Tito menjelaskan, World Health Organization (WHO) telah membuat empat level tingkat penilaian risiko untuk Covid-19. Level 1 berarti low atau rendah, level 2 moderat atau rata-rata, level 3 high atau tinggi, dan level 4 very high atau sangat tinggi. Indonesia, kata Tito, masuk dalam kategori low atau rendah dari berbagai indikator, di antaranya kasus terkonfirmasi Covid-19 dan bed occupancy ratio (BOR) yang terkendali.
“Kita bersyukur atas itu, sehingga Bapak Presiden memberikan arahan agar kita tidak menerapkan (PPKM) level 3 tapi membuat pengaturan spesifik mengenai antisipasi atau penanganan penanggulangan pandemi Covid-19 di masa Nataru,” kata mantan kapolri tersebut.
Selain itu, alasan lainnya tidak menggunakan istilah PPKM level 3 yakni karena situasi pandemi Covid-19 sangat dinamis, termasuk di berbagai daerah. Karenanya, penggunaan istilah ini respons dari situasi dinamis tersebut.
“Kita tidak bisa konsisten membuat pengaturan pandemi Covid-19 ini karena yang kita hadapi situasi dinamis, dinamikanya bukan pekanan sebetulnya, harian, bahkan jam, tapi kita mengaturnya pekanan, sehingga perubahan pengaturan sudah kita lakukan berkali-kali sejak awal pandemi,” katanya.
Meskipun begitu, Tito mengatakan, pembatasan-pembatasan spesifik akan dilakukan saat pelaksanaan Nataru yang berlangsung dari 24 Desember 2021 hingga 2 Januari 2022. Pembatasan spesifik sebagian mengadopsi substansi yang diatur dalam sistem PPKM level 3 dengan beberapa perubahan penting.
Ketua Satuan Tugas Covid-19 PB Ikatan Dokter Indonesia (IDI) Prof Zubairi Djoerban tak mempermasalahkan keputusan pemerintah mencabut PPKM Level 3 pada saat libur Nataru. Ia mengamati pandemi Covid-19 di Tanah Air masih dalam kondisi baik. "Secara umum situasi pandemi membaik. Positivity rate kita 0,7 persen. Oke-oke saja PPKM level 3 Nataru batal," tulis Zubairi di akun Twitter resminya.

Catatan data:
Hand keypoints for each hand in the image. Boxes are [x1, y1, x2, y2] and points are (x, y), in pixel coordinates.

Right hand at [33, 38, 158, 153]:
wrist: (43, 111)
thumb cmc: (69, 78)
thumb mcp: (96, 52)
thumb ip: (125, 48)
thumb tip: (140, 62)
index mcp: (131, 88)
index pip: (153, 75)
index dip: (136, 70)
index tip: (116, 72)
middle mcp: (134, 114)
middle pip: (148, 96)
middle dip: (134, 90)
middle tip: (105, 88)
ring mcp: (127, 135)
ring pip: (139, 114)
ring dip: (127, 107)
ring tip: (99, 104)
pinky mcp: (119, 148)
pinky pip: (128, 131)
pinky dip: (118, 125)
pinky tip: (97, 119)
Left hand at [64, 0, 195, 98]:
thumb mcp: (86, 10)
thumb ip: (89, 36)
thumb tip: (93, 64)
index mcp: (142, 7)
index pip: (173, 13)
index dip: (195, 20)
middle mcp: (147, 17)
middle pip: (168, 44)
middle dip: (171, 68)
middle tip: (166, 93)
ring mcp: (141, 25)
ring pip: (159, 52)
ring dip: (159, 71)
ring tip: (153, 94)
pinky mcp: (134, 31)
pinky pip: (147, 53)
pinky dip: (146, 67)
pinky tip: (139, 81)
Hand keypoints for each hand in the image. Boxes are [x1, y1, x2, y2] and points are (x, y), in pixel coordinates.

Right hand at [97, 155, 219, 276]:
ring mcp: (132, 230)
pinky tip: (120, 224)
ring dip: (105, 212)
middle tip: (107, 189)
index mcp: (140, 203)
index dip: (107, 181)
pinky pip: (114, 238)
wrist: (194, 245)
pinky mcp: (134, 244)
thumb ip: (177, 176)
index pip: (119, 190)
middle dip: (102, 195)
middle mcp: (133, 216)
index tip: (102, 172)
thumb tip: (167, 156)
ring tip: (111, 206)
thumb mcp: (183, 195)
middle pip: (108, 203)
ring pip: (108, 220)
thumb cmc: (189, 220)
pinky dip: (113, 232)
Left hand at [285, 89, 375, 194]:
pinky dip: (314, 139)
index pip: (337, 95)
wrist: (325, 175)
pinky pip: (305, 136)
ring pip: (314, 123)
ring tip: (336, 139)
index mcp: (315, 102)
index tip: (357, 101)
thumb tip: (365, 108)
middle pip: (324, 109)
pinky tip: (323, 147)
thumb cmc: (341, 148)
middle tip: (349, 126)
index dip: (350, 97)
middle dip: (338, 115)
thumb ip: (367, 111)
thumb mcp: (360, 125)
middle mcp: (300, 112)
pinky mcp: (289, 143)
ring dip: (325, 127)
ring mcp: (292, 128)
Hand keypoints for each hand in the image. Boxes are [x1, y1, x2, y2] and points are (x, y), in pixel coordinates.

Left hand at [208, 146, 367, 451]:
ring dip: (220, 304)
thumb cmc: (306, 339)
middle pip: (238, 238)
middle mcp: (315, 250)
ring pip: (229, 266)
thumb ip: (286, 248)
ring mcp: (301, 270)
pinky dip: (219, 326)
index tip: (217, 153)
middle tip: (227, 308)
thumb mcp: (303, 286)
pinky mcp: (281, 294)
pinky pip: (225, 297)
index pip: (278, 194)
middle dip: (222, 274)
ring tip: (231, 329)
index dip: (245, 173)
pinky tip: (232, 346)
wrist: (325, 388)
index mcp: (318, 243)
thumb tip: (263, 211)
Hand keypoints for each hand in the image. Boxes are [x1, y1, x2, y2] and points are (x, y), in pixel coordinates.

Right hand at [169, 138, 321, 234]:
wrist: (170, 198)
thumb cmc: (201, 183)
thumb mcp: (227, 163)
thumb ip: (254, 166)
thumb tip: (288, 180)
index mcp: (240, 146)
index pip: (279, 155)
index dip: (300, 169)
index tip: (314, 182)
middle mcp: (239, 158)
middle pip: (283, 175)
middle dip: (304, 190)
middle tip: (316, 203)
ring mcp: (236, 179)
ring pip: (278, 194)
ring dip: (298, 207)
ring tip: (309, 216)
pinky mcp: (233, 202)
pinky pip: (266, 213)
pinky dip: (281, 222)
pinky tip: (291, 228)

SELESAIKAN TUGAS BERIKUT:
(A) Menurut teks tentang PPKM Nataru, kapan masa Nataru berlangsung?
(B) Tampilkan kembali tanpa perubahan bagian teks tentang PPKM Nataru mulai dari "Selain itu, alasan" sampai dengan "situasi dinamis tersebut.".
(C) Lanjutkan teks tentang PPKM Nataru dengan menulis bagian sesudah kalimat terakhirnya.
Data ini diambil dari sumber yang berbeda.

JAWABAN TIAP TUGAS:
(A) Dari 24 Desember 2021 hingga 2 Januari 2022.

(B)
Selain itu, alasan lainnya tidak menggunakan istilah PPKM level 3 yakni karena situasi pandemi Covid-19 sangat dinamis, termasuk di berbagai daerah. Karenanya, penggunaan istilah ini respons dari situasi dinamis tersebut.

(C)
Perhimpunan Hotel dan Resto Indonesia (PHRI) DIY meminta pemerintah berkomitmen untuk tidak mengubah kebijakan secara mendadak terkait libur Nataru. Hal ini disampaikan Ketua PHRI DIY, Deddy Pranowo Eryono, menyusul dibatalkannya penerapan PPKM level 3 secara merata di Indonesia.
Deddy menyebut, pihaknya menyambut baik adanya pembatalan ini. Diharapkan, pemerintah tidak mengubah kebijakan dengan mendadak seperti yang dilakukan di tahun lalu.
"Kita bersyukur dan apresiasi, tapi kita masih wait and see. Konsisten (atau) tidak pemerintah dengan aturan yang sudah dikeluarkan, nanti jangan beralih lagi seperti tahun lalu. Satu hari sebelumnya (sebelum nataru) baru (dikeluarkan) ada aturan yang memberatkan kita seperti PCR dan sebagainya," kata Deddy.
Pasalnya, kata Deddy, perubahan kebijakan secara mendadak dapat berdampak pada reservasi maupun tingkat hunian (okupansi) hotel dan resto di masa Nataru nanti. Terlebih, saat ini tingkat reservasi maupun okupansi hotel dan resto di DIY sudah mulai meningkat.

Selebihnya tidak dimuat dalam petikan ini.